By inspecting this simple definition, it is apparent that the functor law can hold only as long as executions of f on previous elements of the list don’t influence execution on subsequent elements. Clearly shared mutable state breaks this condition.

Let’s prove this with a simple example

scala> var state = 0
state: Int = 0

scala> val add: Int => Int => Int = x => y => {
     |   state = state + 1
     |   x + y + state
     | }
add: Int => (Int => Int) = $$Lambda$15566/1963356770@abe0b99

scala> val xs = List(1,2,3,4)
xs: List[Int] = List(1, 2, 3, 4)

scala> xs.map(add(4)).map(add(5))
res0: List[Int] = List(16, 19, 22, 25)

scala> state = 0
state: Int = 0

scala> val xs = List(1,2,3,4)
xs: List[Int] = List(1, 2, 3, 4)

scala> xs.map(add(4) andThen add(5))
res1: List[Int] = List(13, 18, 23, 28)

We can see that the 2 executions provide different results, even if we reset the state between one execution and the next one.

A simple pure version is instead a law abiding citizes of the functional world

scala> val add: Int => Int => Int = x => y => x + y
add: Int => (Int => Int) = $$Lambda$10651/883633605@50b6ae4e

scala> xs.map(add(4)).map(add(5))
res2: List[Int] = List(10, 11, 12, 13)

scala> xs.map(add(4) andThen add(5))
res3: List[Int] = List(10, 11, 12, 13)

Conclusions

I hope the examples exposed above give a good idea of the benefits of Referential Transparency.

The same concepts we have explored here apply when we develop our business application, when we are dealing with a DB call, or building an object out of a DB row, or performing a call to an API.

What we want to do is to apply one of the principles of Functional programming, i.e. being pure, rigorous and explicit about expectations and guarantees.

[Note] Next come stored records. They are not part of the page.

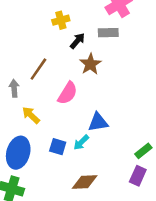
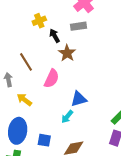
black arrow: (77, 41) -> (55, 36), turned -64
brown line: (38, 69) -> (26, 62), turned -60
blue square: (58, 147) -> (44, 140), moved

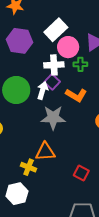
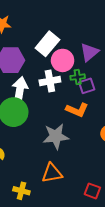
purple square: (52, 82) -> (87, 86), moved, turned 35
white arrow: (43, 90) -> (20, 90), moved, size x1.4
yellow cross: (29, 167) -> (21, 191), moved

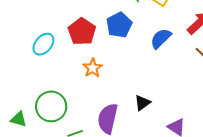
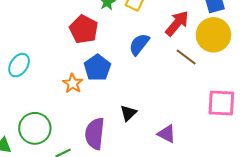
blue pentagon: (119, 25) -> (97, 68), moved
red pentagon: (82, 32) -> (84, 29), moved

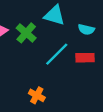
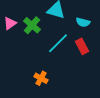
red rectangle: (85, 58) -> (82, 46), turned 63

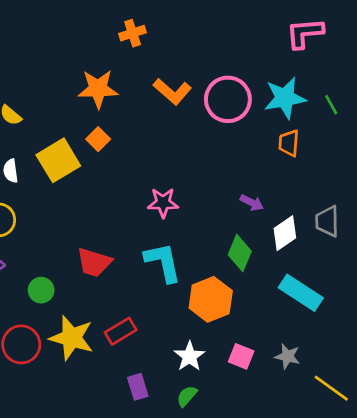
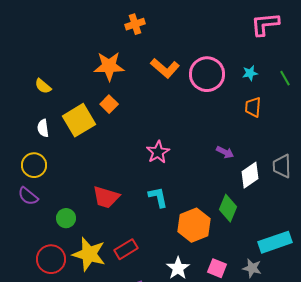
cyan star: (285, 98) -> (250, 73), size x0.5
pink star: (163, 203) -> (158, 152), turned -30
green diamond: (240, 253) -> (228, 208), moved
cyan L-shape: (163, 262) -> (158, 197), size x0.7
cyan rectangle: (301, 293) -> (275, 242), moved, turned -52

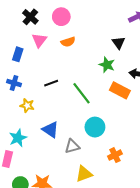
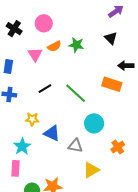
pink triangle: (39, 40) -> (35, 54), moved
black triangle: (119, 43) -> (111, 38), moved
green star: (107, 65) -> (76, 45), moved
yellow star: (27, 105) -> (32, 119), moved
gray triangle: (72, 146) -> (75, 146), turned 35

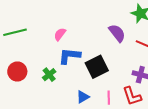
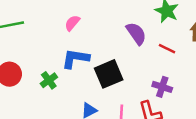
pink semicircle: (60, 34) -> (72, 23), moved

This allows us to think in the little to compose in the big context, without juggling with too many concepts in our head. Remember that Constraints Liberate, Liberties Constrain.

RT plays a fundamental role in this and by using it we make our code easier to reason about, improving its maintainability and becoming ultimately more productive as developers.